If you’re worried that you won’t be eligible for your preferred university course, don’t panic. That’s why there are pathways.
They provide alternative options if you didn’t get the score you need, haven’t done the prerequisites, or don’t meet some other requirement. Here are some of the most common pathways to get into your dream course.
Think along the same lines
If you don’t think you will be eligible for the course you’ve got your eye on, don’t stress. One option is to enrol in a similar degree and then transfer to your preferred choice later. For example, if you don’t get into the Bachelor of Education (Early Childhood and Primary), you could apply for the Bachelor of Early Childhood Education (Birth to Five), which doesn’t require as many prerequisite subjects for entry, and then apply to transfer after a year. And as you’ll receive credits for most if not all completed units, it won’t take you any longer to complete your degree. Alternatively, if you want to broaden your options, complete a Bachelor of Arts first before enrolling in a Master of Teaching (Early Childhood and Primary).
ACU has campuses in Adelaide, Ballarat, Brisbane, Canberra, Sydney and Melbourne, and offer many courses at multiple sites. This means if you’re set on a particular degree but don’t receive an offer at your preferred campus, you may be able to apply and enrol at another campus, and then transfer to your preferred location later on. For potential law students, for example, the selection rank is lower at our Melbourne Campus than in North Sydney. Start your degree in Melbourne and then if you achieve a score equivalent to the lowest ATAR offered in North Sydney, in a certain number of units, you could potentially transfer to the Sydney campus the following year.

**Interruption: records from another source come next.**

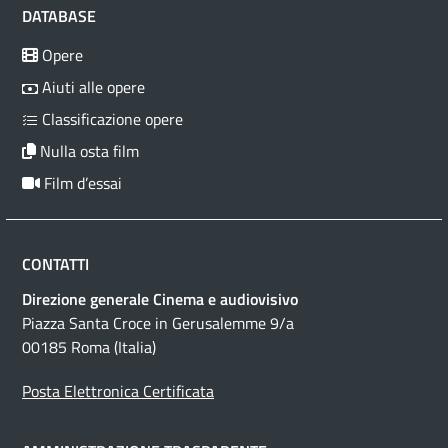
DATABASE
Opere
Aiuti alle opere
Classificazione opere
Nulla osta film
Film d’essai
CONTATTI
Direzione generale Cinema e audiovisivo
Piazza Santa Croce in Gerusalemme 9/a
00185 Roma (Italia)
Posta Elettronica Certificata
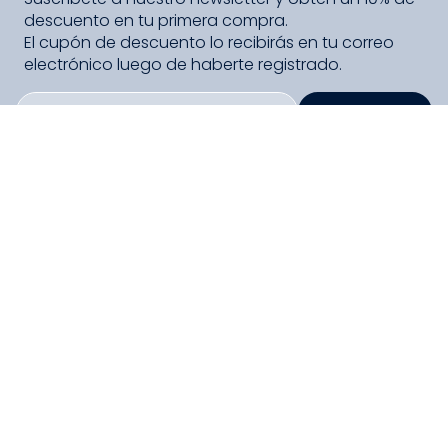
descuento en tu primera compra.
El cupón de descuento lo recibirás en tu correo
electrónico luego de haberte registrado.
SUSCRIBIRME
PAGO SEGURO COMPRA FÁCIL
COLLOKY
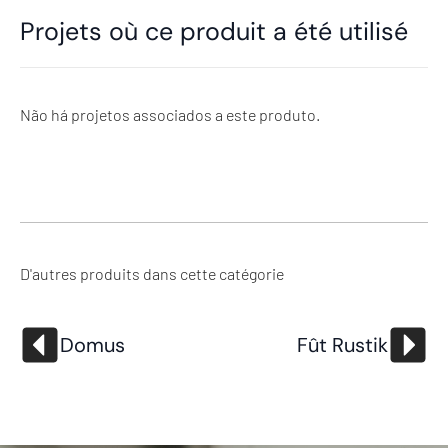
Projets où ce produit a été utilisé
Não há projetos associados a este produto.
D'autres produits dans cette catégorie
Domus
Fût Rustik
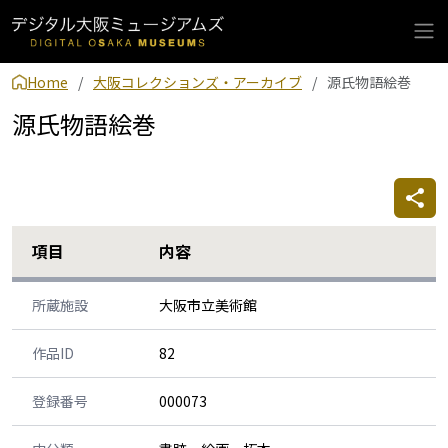
Home
大阪コレクションズ・アーカイブ
源氏物語絵巻
源氏物語絵巻
項目
内容
所蔵施設
大阪市立美術館
作品ID
82
登録番号
000073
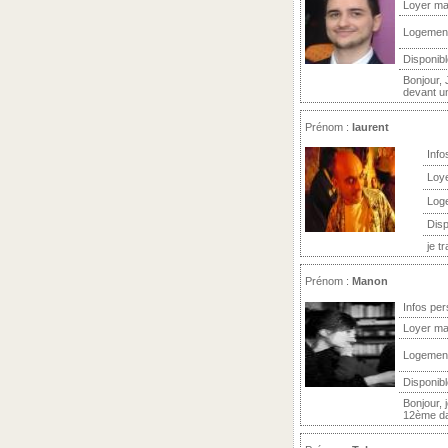
Loyer ma
Logemen
Disponibl
Bonjour, 
devant un
Prénom :
laurent
Info
Loy
Log
Disp
je t
Prénom :
Manon
Infos per
Loyer ma
Logemen
Disponibl
Bonjour, 
12ème dan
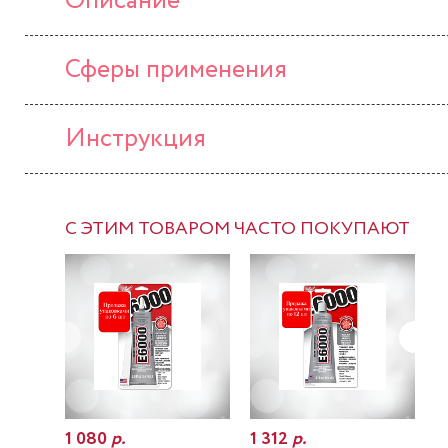
Описание
Сферы применения
Инструкция
С ЭТИМ ТОВАРОМ ЧАСТО ПОКУПАЮТ
1 080
р.
1 312
р.
7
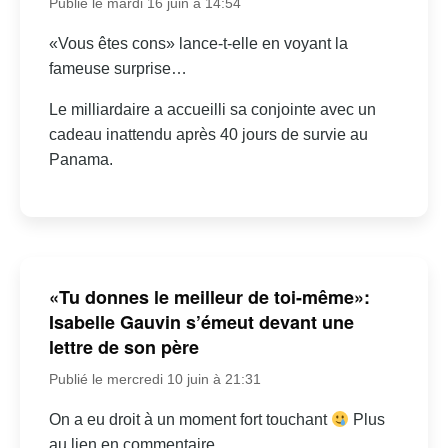
Publié le mardi 16 juin à 14:54
«Vous êtes cons» lance-t-elle en voyant la
fameuse surprise…
Le milliardaire a accueilli sa conjointe avec un
cadeau inattendu après 40 jours de survie au
Panama.
«Tu donnes le meilleur de toi-même»:
Isabelle Gauvin s’émeut devant une
lettre de son père
Publié le mercredi 10 juin à 21:31
On a eu droit à un moment fort touchant
Plus
au lien en commentaire.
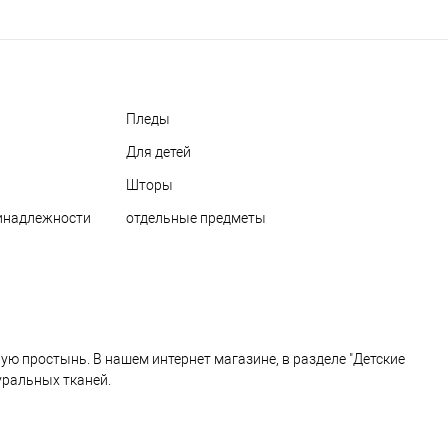
Пледы
Для детей
Шторы
ринадлежности
отдельные предметы
ю простынь. В нашем интернет магазине, в разделе "Детские
уральных тканей.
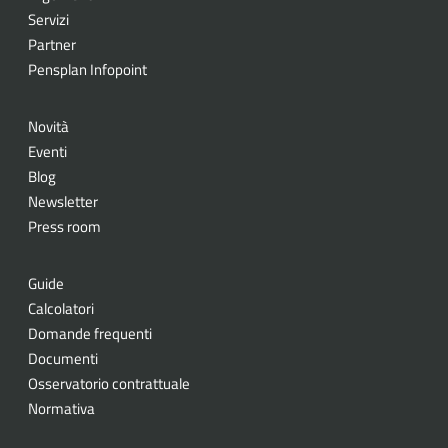
Servizi
Partner
Pensplan Infopoint
Novità
Eventi
Blog
Newsletter
Press room
Guide
Calcolatori
Domande frequenti
Documenti
Osservatorio contrattuale
Normativa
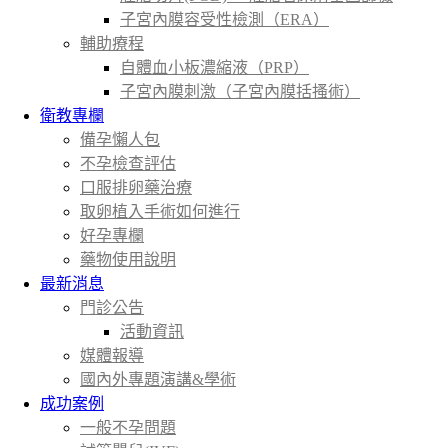
子宮內膜容受性檢測（ERA）
輔助療程
自體血小板濃縮液（PRP）
子宮內膜刺激（子宮內膜括搔術）
衛教專欄
備孕懶人包
不孕檢查評估
口服排卵藥治療
取卵植入手術如何進行
好孕專欄
藥物使用說明
最新消息
門診公告
活動資訊
媒體報導
國內外專題演講&學術
成功案例
一般不孕問題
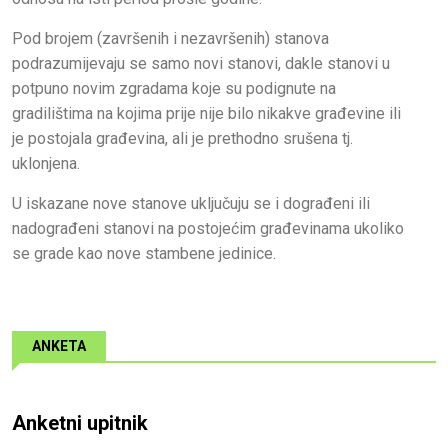
Pod brojem (završenih i nezavršenih) stanova
podrazumijevaju se samo novi stanovi, dakle stanovi u
potpuno novim zgradama koje su podignute na
gradilištima na kojima prije nije bilo nikakve građevine ili
je postojala građevina, ali je prethodno srušena tj.
uklonjena.
U iskazane nove stanove uključuju se i dograđeni ili
nadograđeni stanovi na postojećim građevinama ukoliko
se grade kao nove stambene jedinice.
ANKETA
Anketni upitnik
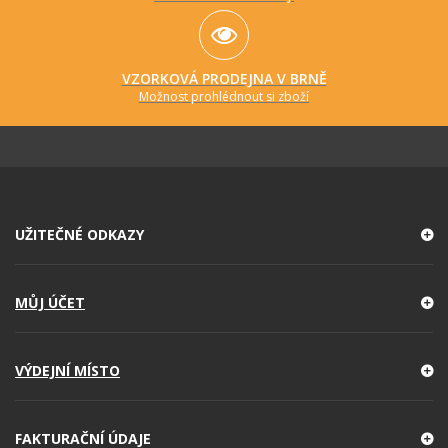
VZORKOVÁ PRODEJNA V BRNĚ
Možnost prohlédnout si zboží
UŽITEČNÉ ODKAZY
MŮJ ÚČET
VÝDEJNÍ MÍSTO
FAKTURAČNÍ ÚDAJE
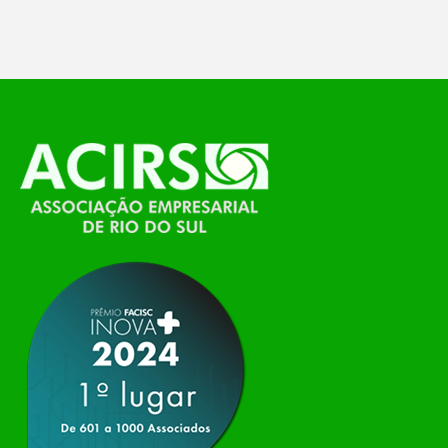
temáticos do…
O Polo ACATE-ACIRS, por meio do NIAVI – Núcleo
de Tecnologia da Informação do Alto Vale do
Itajaí, realizou, no dia 21 de julho, o evento
Conexão Tech NIAVI, reunindo empresas de
tecnologia da região para uma noite de
networking, conteúdo estratégico e
apresentação de novas iniciativas para o setor. O
encontro aconteceu em Rio…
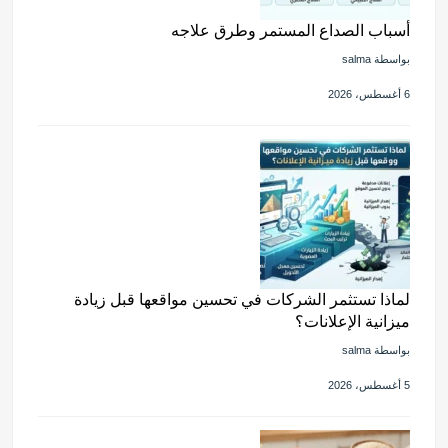
أسباب الصداع المستمر وطرق علاجه
بواسطة salma
6 أغسطس، 2026
لماذا تستثمر الشركات في تحسين مواقعها قبل زيادة
ميزانية الإعلانات؟
بواسطة salma
5 أغسطس، 2026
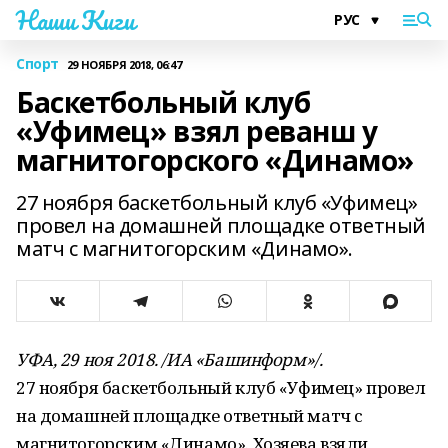
Наши Киги
Спорт
29 НОЯБРЯ 2018, 06:47
Баскетбольный клуб
«Уфимец» взял реванш у
магнитогорского «Динамо»
27 ноября баскетбольный клуб «Уфимец»
провел на домашней площадке ответный
матч с магнитогорским «Динамо».
УФА, 29 ноя 2018. /ИА «Башинформ»/.
27 ноября баскетбольный клуб «Уфимец» провел
на домашней площадке ответный матч с
магнитогорским «Динамо». Хозяева взяли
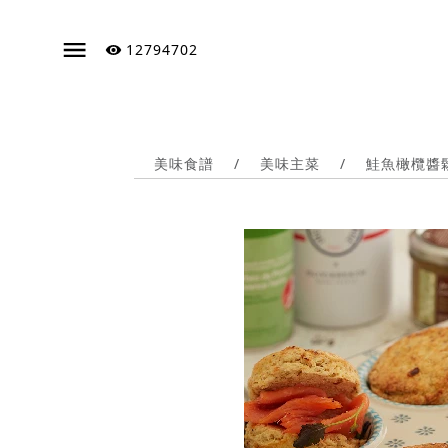
12794702
美味食譜
/
美味主菜
/
鮭魚橄欖醬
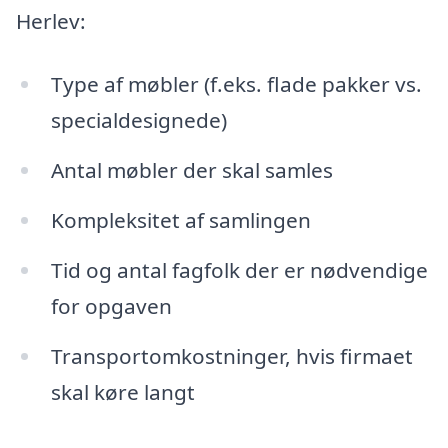
Herlev:
Type af møbler (f.eks. flade pakker vs.
specialdesignede)
Antal møbler der skal samles
Kompleksitet af samlingen
Tid og antal fagfolk der er nødvendige
for opgaven
Transportomkostninger, hvis firmaet
skal køre langt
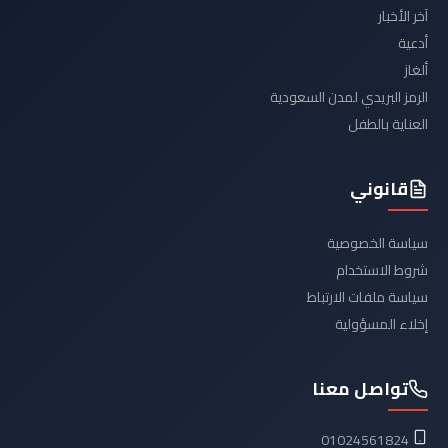
آخر الأخبار
أدعية
ألغاز
الرمز البريدي لمدن السعودية
العناية بالطفل
قانوني
سياسة الخصوصية
شروط الاستخدام
سياسة ملفات الارتباط
إخلاء المسؤولية
تواصل معنا
01024561824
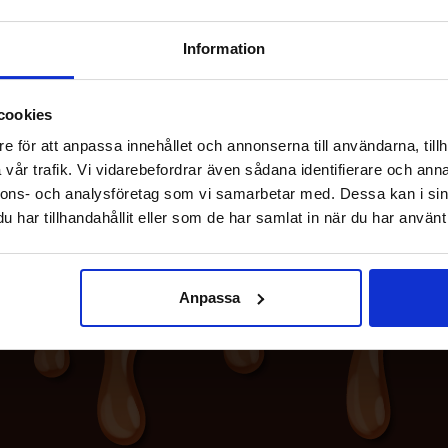
Information
cookies
e för att anpassa innehållet och annonserna till användarna, tillh
vår trafik. Vi vidarebefordrar även sådana identifierare och anna
nnons- och analysföretag som vi samarbetar med. Dessa kan i sin
har tillhandahållit eller som de har samlat in när du har använt 
Anpassa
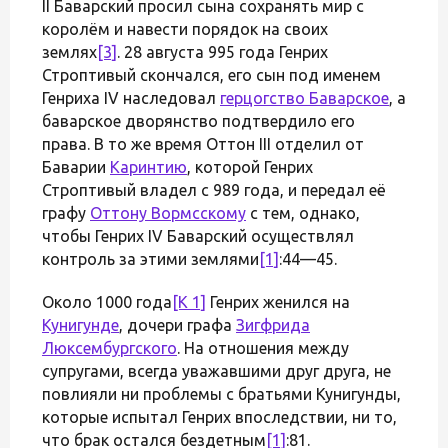
II Баварский просил сына сохранять мир с
королём и навести порядок на своих
землях
[3]
. 28 августа 995 года Генрих
Строптивый скончался, его сын под именем
Генриха IV наследовал
герцогство Баварское
, а
баварское дворянство подтвердило его
права. В то же время Оттон III отделил от
Баварии
Каринтию
, которой Генрих
Строптивый владел с 989 года, и передал её
графу
Оттону Вормсскому
с тем, однако,
чтобы Генрих IV Баварский осуществлял
контроль за этими землями
[1]
:44—45.
Около 1000 года
[K 1]
Генрих женился на
Кунигунде
, дочери графа
Зигфрида
Люксембургского
. На отношения между
супругами, всегда уважавшими друг друга, не
повлияли ни проблемы с братьями Кунигунды,
которые испытал Генрих впоследствии, ни то,
что брак остался бездетным
[1]
:81.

If you are 21 years or older, your work experience can potentially be converted into a selection rank that opens the door to a bachelor degree. For this option, you’ll need to confirm you’ve been employed for at least six months full-time (or equivalent). Your rank will be based on criteria such as your skill level associated with your employment and how long you’ve been in the role for. Also, keep in mind that your work doesn’t have to relate directly to the field of study you’re interested in. Once you’ve begun your degree, your work experience could even provide you with credits for your course.